Today, Rep. David Price (NC-04) urged the Republican leadership of the North Carolina General Assembly to reconsider a fast-moving legislative proposal to deny Medicaid coverage to thousands of North Carolinians. In a letter delivered to legislative leaders over the weekend, Rep. Price (NC-04) also asked the leaders to not to make a proposed change to the state's unemployment insurance program that would effectively deny 80,000 North Carolina residents federally-funded unemployment benefits and therefore pull hundreds of million dollars out of the state's economy.

"Abdicating our commitments to the unemployed, undermining the expansion of health care for working families, this is no way to run a state," Rep. Price said. "Republicans in the General Assembly should reconsider these misguided efforts. Even if Raleigh Republicans are willing to walk away from our commitments to people who have lost jobs through no fault of their own, or people who need access to medical care, preventing nearly $650 million from being spent in North Carolina stores and small businesses is going to hurt everyone."

Earlier today, Republican Governor John Kasich of Ohio announced that his state would expand Medicaid, extending coverage to 366,000 residents. Kasich, an opponent of the health care reform law, has said of the Medicaid expansion, ". . . this is a different issue. This is about people who are at the lower economic end."

In the letter to General Assembly leaders on their plan to undermine the federal unemployment insurance extension, Rep. Price wrote:

"Now is not the time to abandon tens of thousands of North Carolinians who have lost their jobs through no fault of their own and who stand to benefit from federal policy if their state government does not stand in the way. Nor can our state, with an unemployment rate of 9.2 percent, afford to remove the projected $650 million in economic activity that would result from these benefits this year. I urge you to consider these grave consequences as you plot the course of House Bill 4."
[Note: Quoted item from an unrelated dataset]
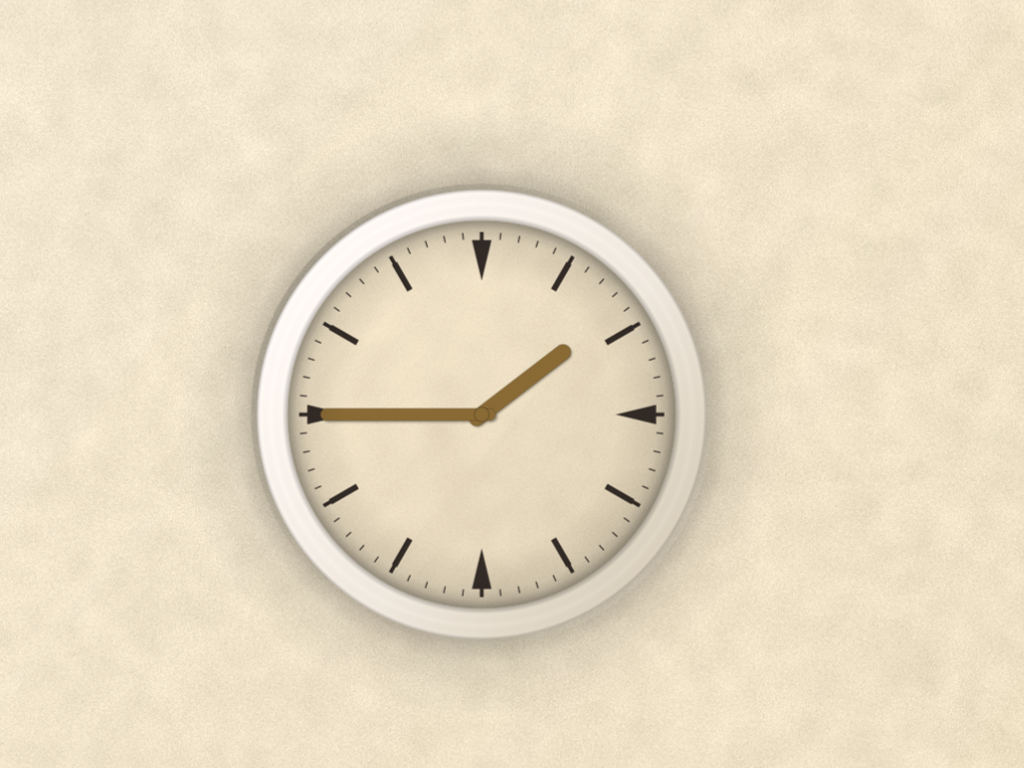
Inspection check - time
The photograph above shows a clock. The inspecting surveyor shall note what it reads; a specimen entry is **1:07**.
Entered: **1:45**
The bipartisan American Taxpayer Relief Act of 2012, which passed with the support of 85 U.S. House Republicans and 89 Senators, extends the authorization for the federal Emergency Unemployment Compensation program through January 1, 2014. To remain eligible for federal assistance, states are not permitted to decrease the weekly benefit amount available through their own unemployment compensation programs, and the reductions contained in the Republican bill being fast-tracked in the General Assembly bill would violate this provision. Rep. Price said the proposed policy change puts state and federal policy on a "collision course."